Is it safe to "top up" bootstrap capacitors using a charge pump?

Question

This document from TI describes a method to allow use of bootstrapped N-Channel MOSFETS at high duty-cycles, by keeping the bootstrap capacitor "topped up" with an external charge pump, separate from the gate driver IC.

My question is: wouldn't this present a risk of exceeding the Vgs rating of the MOSFET? For example, say the maximum gate-source voltage on a FET is 16V, and it is being used as a high-side switch on a 12V load. Your average gate driver IC will (approximately) double the 12V to 24V, leading to a Vgs of 12, within the FET's rating. Say one now connects a constantly-running voltage doubler to the high side of the bootstrap capacitor. Now instead of the bootstrap mechanism doubling the 12V, it will double the 24V coming from the external doubler, leading to a Vgs of 36V.

Is this the case, or am I misunderstanding something? Is there an easy way to mitigate this? The only thing I can think of is disabling the charge pump whenever (probably slightly before) the high-side switch turns off, which sounds like a pain.

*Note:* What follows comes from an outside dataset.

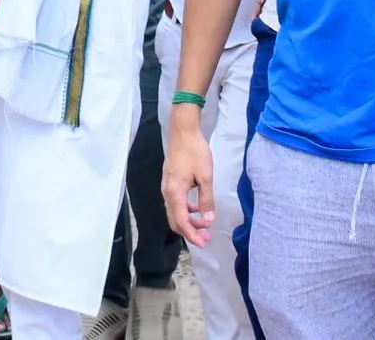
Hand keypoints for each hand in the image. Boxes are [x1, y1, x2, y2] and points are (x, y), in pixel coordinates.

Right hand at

^{simulate this circuit – Schematic created using CircuitLab}

(Note that the gate driver I am working with has the bootstrap diode built-in, hence its absence form the schematic)

If it helps, here are the specific parts I'm hoping to use:

• Gate Driver: Micrel Inc. MIC4606-2YML
• Charge Pump: Texas Instruments LM2767M5
• FET: Texas Instruments CSD87588N

(Yes, this is for an H-bridge, not just a high-side switch. I am just confused about the bootstrapping part of it.)

Answer 1

A bit of housekeeping: The charge pump controller you found (LM2767) is only good up to a VCC of 12V. I did some quick searching, and I wasn't able to find one that works. But that's a minor detail, I'll move on to your main question, assuming that you can generate that 24VDC.

If you have 24V available as drawn, the gate driver and top power MOSFET will be in a race to see which blows up first. Your gate is rated for 20V, and your gate driver is rated for 16V, meaning the first time the high-side device turns off, the gate driver will blow. If the gate driver doesn't blow, then the gate will as soon as the gate driver puts the full 24V on to the gate.

My first question back to you is "Are you really sure you need a boost to your bootstrap capacitor?" Looking at the MOSFETs, you don't see a significant decrease in Rds(on) above 7V, so lets see how long it takes to go from your fully charged bootstrap voltage down to 7V (and you can calculate for lower as necessary). From your gate driver datasheet, the quiescent current is 35µA at 12V nominal, resulting in \$35\mu A=C\dfrac{5V}{t_{on}} \$ or \$t_{on}=C \dfrac{5V}{35\mu A}\$ which comes out to about 142 ms per 1 µF of capacitance. If you're holding the voltage high for a long period of time (multiple seconds), then a boost is necessary.

Since you only need a bit of current, you might be able to put a resistor (e.g. 100kΩ) in series with your 24V source, and a 12V zener diode across your high-side FET.

Another option is to have a high-side PNP set to switch on when your output is high.

Another option may be to have a small boost converter (charge-pump or inductor) that is enabled when the output is high.

The easy way to "just handle" this problem is to get an isolated DC-DC converter to provide a dedicated high-side source, though that is also the most expensive option.

Answer 2

The TI application note addresses the issue that "self-pumped" bootstrap circuits have an upper limit for duty cycle, because the high side bootstrap capacitor needs time to recharge. So, a separate charge pump is added, which takes over from the bootstrap circuit.

(also fig.4 in the app note)

The concern about exceeding the voltage rating for V_GS is a valid concern. The gate of the MOSFET is may see the charge pump voltage when D < 1. Notice that the charge pump doubler in the app note is powered from the +3.3V output, so it generates a modest voltage.